Exhibit 5.1
July 11, 2014
LifePoint Hospitals, Inc.
330 Seven Springs Way
Brentwood, Tennessee 37027
Re: $1,100,000,000 Senior Notes due 2021
Ladies and Gentlemen:
We have acted as counsel to LifePoint Hospitals, Inc., a Delaware corporation (the “Company”), and each of the subsidiaries of the Company listed on Schedule I (the “Delaware Guarantors”) in connection with the Company’s offer (the “Exchange Offer”) to exchange up to $1,100,000,000 aggregate principal amount of its 5.5% Senior Notes due 2021 (the “Exchange Notes”) for any and all of its outstanding 5.5% Senior Notes due 2021 (the “Old Notes”) pursuant to a registration statement on Form S-4 filed with the Securities and Exchange Commission on July 11, 2014 (the “Registration Statement”) under the Securities Act of 1933, as amended (the “Securities Act”). The Old Notes were issued and the Exchange Notes are to be issued under the indenture dated as of December 6, 2013 (as amended or supplemented to the date hereof, the “Indenture”) among the Company, the Delaware Guarantors, the subsidiaries of the Company listed on Schedule II (the “Non-Delaware Guarantors,” and together with the Delaware Guarantors, the “Guarantors”) and The Bank of New York Mellon Trust Company, N.A., as trustee (in such capacity, the “Trustee”). The New Notes will be guaranteed by each of the Guarantors pursuant to the terms of the Indenture (the “Guarantees”).

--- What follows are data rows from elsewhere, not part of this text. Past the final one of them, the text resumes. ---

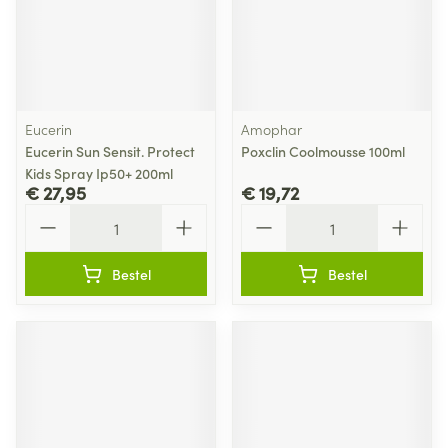
Eucerin
Amophar
Eucerin Sun Sensit. Protect
Poxclin Coolmousse 100ml
Kids Spray Ip50+ 200ml
€ 27,95
€ 19,72
Aantal
Aantal
Bestel
Bestel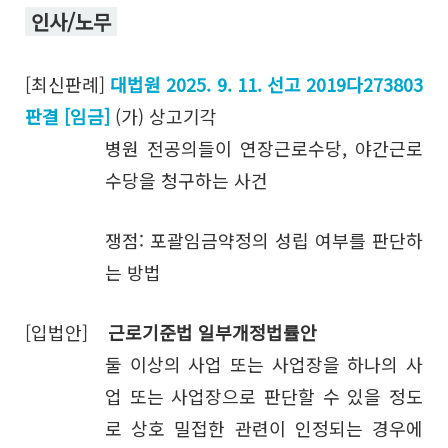
인사/노무
[최신판례]
대법원 2025. 9. 11. 선고 2019다273803
판결 [임금]
(가) 상고기각
병원 전공의들이 연장근로수당, 야간근로
수당을 청구하는 사건
쟁점: 포괄임금약정의 성립 여부를 판단하
는 방법
[입법안]
근로기준법 일부개정법률안
둘 이상의 사업 또는 사업장을 하나의 사
업 또는 사업장으로 판단할 수 있을 정도
로 상호 밀접한 관련이 인정되는 경우에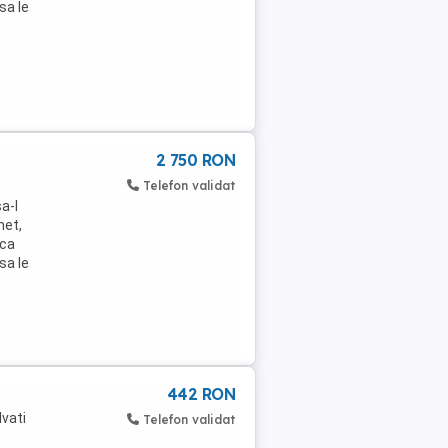
sa le
2 750 RON
Telefon validat
a-l
het,
ica
sa le
442 RON
lvati
Telefon validat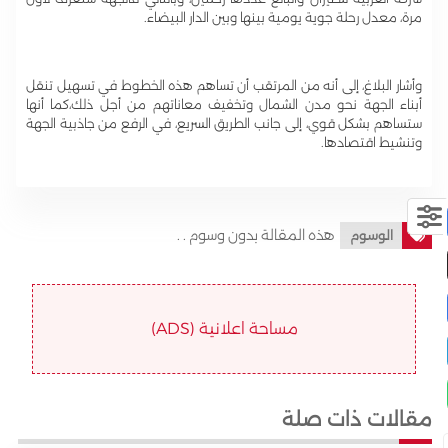
مرة، معدل رحلة جوية يومية بينها وبين الدار البيضاء.
وأشار البلاغ، إلى أنه من المرتقب أن تساهم هذه الخطوط في تسهيل تنقل
أبناء الجهة نحو مدن الشمال وتخفيف معاناتهم من أجل ذلك،كما أنها
ستساهم بشكل قوي، إلى جانب الطريق السريع، في الرفع من جاذبية الجهة
وتنشيط اقتصادها.
هذه المقالة بدون وسوم . .
الوسوم
مساحة اعلانية (ADS)
مقالات ذات صلة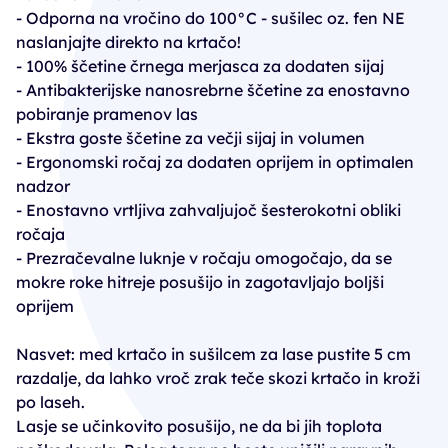
- Odporna na vročino do 100°C - sušilec oz. fen NE
naslanjajte direkto na krtačo!
- 100% ščetine črnega merjasca za dodaten sijaj
- Antibakterijske nanosrebrne ščetine za enostavno
pobiranje pramenov las
- Ekstra goste ščetine za večji sijaj in volumen
- Ergonomski ročaj za dodaten oprijem in optimalen
nadzor
- Enostavno vrtljiva zahvaljujoč šesterokotni obliki
ročaja
- Prezračevalne luknje v ročaju omogočajo, da se
mokre roke hitreje posušijo in zagotavljajo boljši
oprijem
Nasvet: med krtačo in sušilcem za lase pustite 5 cm
razdalje, da lahko vroč zrak teče skozi krtačo in kroži
po laseh.
Lasje se učinkovito posušijo, ne da bi jih toplota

We have examined such certificates of public officials and certificates of officers of the Company, and the originals (or copies thereof, certified or otherwise identified to our satisfaction) of such corporate documents, records, agreements and instruments of the Company, and such other documents, records, agreements and instruments as we have deemed relevant and necessary as a basis for the opinions hereinafter set forth. In our examination, we have assumed the genuineness of signatures, the legal capacity of all natural persons, the authenticity of all documents submitted to us as originals and the conformity to authentic original documents of all documents submitted to us as certified, conformed, facsimile or photostatic copies, or as retrieved from the Securities and Exchange Commission’s EDGAR database. We have also assumed that the Indenture is the valid and legally binding obligation of the Trustee. In addition, we have relied, to the extent that we deem such reliance proper, upon such certificates of public officials and of officers of the Company with respect to the accuracy of material factual matters contained therein which were not independently established.

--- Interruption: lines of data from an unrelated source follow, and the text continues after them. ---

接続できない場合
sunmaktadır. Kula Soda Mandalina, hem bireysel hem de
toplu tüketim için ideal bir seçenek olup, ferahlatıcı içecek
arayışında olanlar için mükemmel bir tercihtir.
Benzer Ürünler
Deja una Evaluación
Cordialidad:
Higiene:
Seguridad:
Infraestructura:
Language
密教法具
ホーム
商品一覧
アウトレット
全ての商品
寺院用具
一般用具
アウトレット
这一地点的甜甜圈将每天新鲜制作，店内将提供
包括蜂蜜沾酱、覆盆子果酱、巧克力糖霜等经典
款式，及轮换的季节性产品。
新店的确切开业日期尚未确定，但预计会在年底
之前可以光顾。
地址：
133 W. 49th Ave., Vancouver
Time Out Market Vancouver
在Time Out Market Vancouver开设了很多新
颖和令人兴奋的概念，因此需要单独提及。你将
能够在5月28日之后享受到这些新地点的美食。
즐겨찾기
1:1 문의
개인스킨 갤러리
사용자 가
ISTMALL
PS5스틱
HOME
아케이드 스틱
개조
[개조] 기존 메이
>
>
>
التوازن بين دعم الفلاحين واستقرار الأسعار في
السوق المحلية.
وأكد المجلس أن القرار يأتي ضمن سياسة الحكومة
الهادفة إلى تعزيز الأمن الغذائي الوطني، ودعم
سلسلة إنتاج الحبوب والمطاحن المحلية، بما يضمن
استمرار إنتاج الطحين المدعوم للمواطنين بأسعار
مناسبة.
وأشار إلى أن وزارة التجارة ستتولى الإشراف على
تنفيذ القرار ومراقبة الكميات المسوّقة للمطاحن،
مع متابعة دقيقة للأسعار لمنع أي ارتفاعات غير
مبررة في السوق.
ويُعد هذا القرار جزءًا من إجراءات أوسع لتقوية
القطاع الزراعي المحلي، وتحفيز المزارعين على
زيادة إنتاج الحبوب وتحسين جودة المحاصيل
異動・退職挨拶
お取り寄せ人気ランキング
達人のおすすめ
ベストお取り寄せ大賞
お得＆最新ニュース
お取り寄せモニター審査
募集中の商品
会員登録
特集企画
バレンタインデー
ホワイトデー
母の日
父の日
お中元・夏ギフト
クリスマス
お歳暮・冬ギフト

Our opinions set forth herein are limited to the laws of the State of New York and the General Corporation Law, Limited Liability Company Act and Revised Uniform Limited Partnership Act of the State of Delaware, and we do not express any opinion herein concerning any other laws. In making our examination of documents executed by parties other than the Company and the Delaware Guarantors, we have assumed that such parties had the power, corporate or other, to enter into and perform all their obligations thereunder and have also assumed the due authorization by all requisite action, corporate or other, and execution and delivery by such parties of such documents and the validity and binding effect thereof. With respect to such matters in respect of the Non-Delaware Guarantors, we understand that there have been filed with the Commission as exhibits to the Registration Statement opinions of: (i) Waller Lansden Dortch & Davis, LLP, with respect to the Alabama, Florida, Tennessee and Texas Guarantors; (ii) Coppersmith Brockelman PLC, with respect to the Arizona Guarantors; (iii) Gordon & Rees, LLP, with respect to the Colorado Guarantors; (iv) Bingham Greenebaum Doll LLP, with respect to the Indiana Guarantors; (v) Polsinelli PC, with respect to the Kansas Guarantors; (vi) Hancock, Daniel, Johnson & Nagle, P.C., with respect to the Kentucky, Mississippi, Virginia and West Virginia Guarantors; (vii) Taylor Porter Brooks & Phillips, LLP, with respect to the Louisiana Guarantors; (viii) Plunkett Cooney, P.C., with respect to the Michigan Guarantors; (ix) Gordon Silver LLP, with respect to the Nevada Guarantors; (x) Lewis Roca Rothgerber LLP, with respect to the New Mexico Guarantors; (xi) Stoel Rives LLP, with respect to the Oregon and Washington Guarantors; and (xii) Stradley Ronon Stevens & Young, LLP, with respect to the Pennsylvania Guarantors.
Based upon the foregoing, and subject to the limitations, qualifications, exceptions and assumptions set forth herein, we are of the opinion that, when the Exchange Notes have been duly executed, issued and delivered by the Company and authenticated by the Trustee in accordance with the provisions of the Indenture, and exchanged for the Old Notes in accordance with the terms of the Exchange Offer as set forth in the Registration Statement, (a) the Exchange Notes will constitute valid and binding obligations of the Company enforceable against the Company in accordance with their terms and (b) the Guarantees will constitute valid and binding obligations of the Guarantors enforceable against the Guarantors in accordance with their terms.